The same logic applies to identification rules: they should not be computationally expensive algorithms; rather, they ideally prepare the parameters and associated functions for expensive algorithms. This does not forbid identification rules akin to “pre-processing” as long as they are acceptably inexpensive, i.e. polynomial in the number of elements of the input models. Mathematically, this means that \(\kappa_{R_{\mathit{ident}}} = \mathcal{O}(|\mathit{elems}(\mathcal{M})|^c)\) where \(c\) is a fixed positive integer.
After this discussion, we can enunciate three corollaries of the presented bound theorems with the assumptions of the foregoing discussion.
Corollary 4. For a set of explorers \(\mathcal{E}\) and a set of identified design models \(\mathcal{X}\), the bidding has complexity bound \(\Theta(|\mathcal{E}||\mathcal{X}||\mathit{elems}(\mathcal{M})|^a)\) with \(a \in \mathbb{N}\).
Corollary 5. For a set of design models \(\mathcal{M}\), a set of explored decision models \(\mathcal{Y}\) and set of reverse identification rules \(R_{\mathit{rev}}\), the identification procedure has complexity bound \(\Theta(|R_{\mathit{rev}}||\mathit{elems}(\mathcal{M})|^b)\) with \(b \in \mathbb{N}\).
Corollary 6. For a set of design models \(\mathcal{M}\) and set of identification rules \(R_{\mathit{ident}}\), the identification procedure has complexity bounds \(\Omega(|R_{\mathit{ident}}||\mathit{elems}(\mathcal{M})|^c)\) and \(\mathcal{O}(|R_{\mathit{ident}}||\mathit{elems}(\mathcal{M})|^{c+1})\) where \(c \in \mathbb{N}\).

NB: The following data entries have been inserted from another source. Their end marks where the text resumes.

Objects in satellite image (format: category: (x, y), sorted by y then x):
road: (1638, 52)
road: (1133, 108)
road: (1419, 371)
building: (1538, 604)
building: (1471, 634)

We note again that these corollaries are based on the DSI assumption that the procedures are acceptably efficient. For instance, if an I-module is added to a flow run to be composed with others which contain one expensive identification rule, then Corollary 6 no longer holds.
To motive the discussion in practice, all the identification rules across the four modules in IDeSyDe have a \(c=2\). This value originates from the fact that few identification rules look for “neighboring” patterns of elements in the design model, which might require quadratic time in the number of elements. For the others, IDeSyDe has \(a=b=1\), since the reverse identification rules and exploration estimations are rather direct, as DSI promotes.